Amid a global effort to reduce carbon emissions, Alliant Energy is taking another step toward clean energy in Wisconsin.

Alliant Energy is conducting a multi-year study to determine the use of solar energy in Wisconsin. The results will be shared with the public and underscore the company’s continued push toward renewables.

Alliant Energy spokesperson Scott Reigstad said the project’s goal is to research the latest solar technology and see how it operates in the Wisconsin climate. He said while there have been many studies conducted in states with sunnier climates, such as California, there is relatively little research in solar panel efficacy in the midwest.

Solar panels will be mounted at Alliant Energy headquarters in Madison, where there will be ground-mounted solar structures, roof-mounted solar panels and even solar coffee tables which employees may use, Reigstad said.

All of the energy generated by the study will be used in day to day operations at Alliant Energy headquarters, Reigstad said.

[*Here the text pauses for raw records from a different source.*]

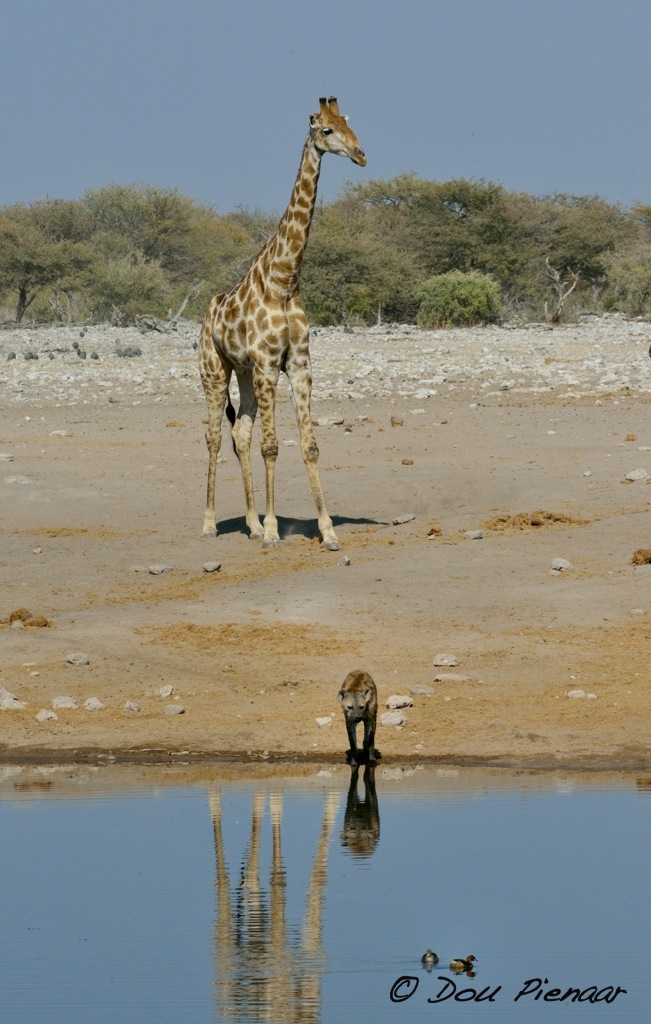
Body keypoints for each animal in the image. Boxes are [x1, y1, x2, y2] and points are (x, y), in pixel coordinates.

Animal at [198, 97, 366, 550]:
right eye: (325, 130)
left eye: (350, 124)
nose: (361, 154)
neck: (285, 280)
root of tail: (205, 317)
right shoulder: (269, 364)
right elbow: (272, 446)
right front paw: (275, 531)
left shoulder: (298, 364)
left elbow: (309, 445)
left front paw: (327, 531)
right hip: (214, 371)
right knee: (215, 436)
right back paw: (210, 523)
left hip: (243, 373)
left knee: (240, 433)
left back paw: (252, 524)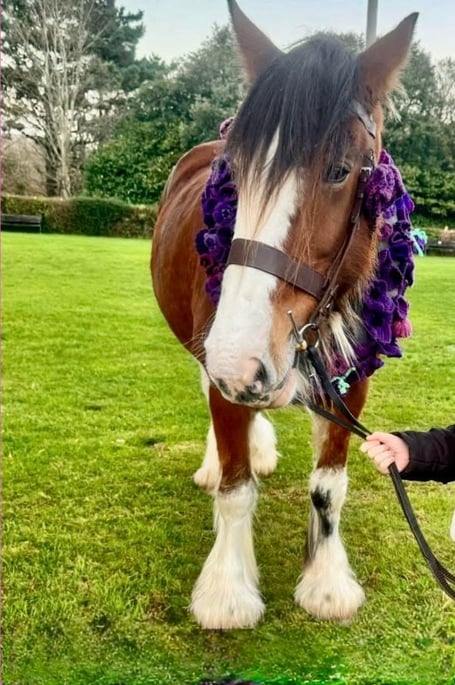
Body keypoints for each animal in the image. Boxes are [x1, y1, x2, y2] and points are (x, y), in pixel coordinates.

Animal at [151, 0, 417, 629]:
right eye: (236, 172)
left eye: (341, 170)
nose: (243, 359)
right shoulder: (225, 367)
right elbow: (235, 489)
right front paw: (228, 591)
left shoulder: (352, 381)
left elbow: (328, 486)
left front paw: (326, 582)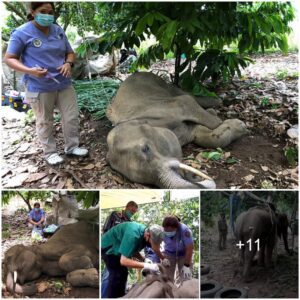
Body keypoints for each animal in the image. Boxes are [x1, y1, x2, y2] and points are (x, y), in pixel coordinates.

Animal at [106, 72, 247, 188]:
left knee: (187, 95)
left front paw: (238, 124)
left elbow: (189, 103)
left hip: (163, 84)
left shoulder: (169, 107)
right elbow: (200, 135)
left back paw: (218, 101)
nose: (194, 176)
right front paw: (237, 126)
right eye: (145, 182)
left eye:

In terms of efficiency, Scott Sanford, a University of Wisconsin expert in renewable energy, said solar power, while certainly not a mature industry, is well out of its infancy. Sanford said most commercially viable panels capture around 15 percent of the energy they absorb, while researchers have been able to create panels that capture around 40 percent.

But Sanford said the biggest drawback of solar panels is cost. He said solar panel costs have decreased by 50 percent in recent years, but the amount of time required to recoup one’s initial investment remains unattractive.

“The cost of panels have decreased as China has begun to produce them on a massive scale, but we do still have local panel production,” Sanford said.

Reigstad said the study is another example of Alliant’s shift toward renewables. He said Alliant used to produce more than 50 percent of its energy through coal power, but today it’s 40 percent.

“What we’re doing as a utility is transitioning from coal power to natural gas and renewables,” Reigstad said.

Solar panels in Madison will have to contend with shorter days and snow build-up, but Reigstad said most panels will be at an angle. With some in fixed positions and others tracking the sun, he said the snow should just slide right off. While there might be some issues involving snow, Reigstad said Alliant hopes to learn from them.

Reigstad said Alliant is working with the Electric Power Research Institute to help gather data over the two to three years the study is being conducted.

“We’re going to have an interactive viewing screen in our building so we can see how different structures are performing, and this will also be available online through our website,” Reigstad said.

The study will employ more than 1,000 solar panels in 11 variations, allowing Alliant to test various manufacturers and designs, Reigstad said. Alliant originally wanted to source the panels from Wisconsin manufacturers, but Reigstad said because of a dearth of manufacturers, the company was forced to look elsewhere.

Reigstad said the study will include the installation of car charging ports and a battery storage system.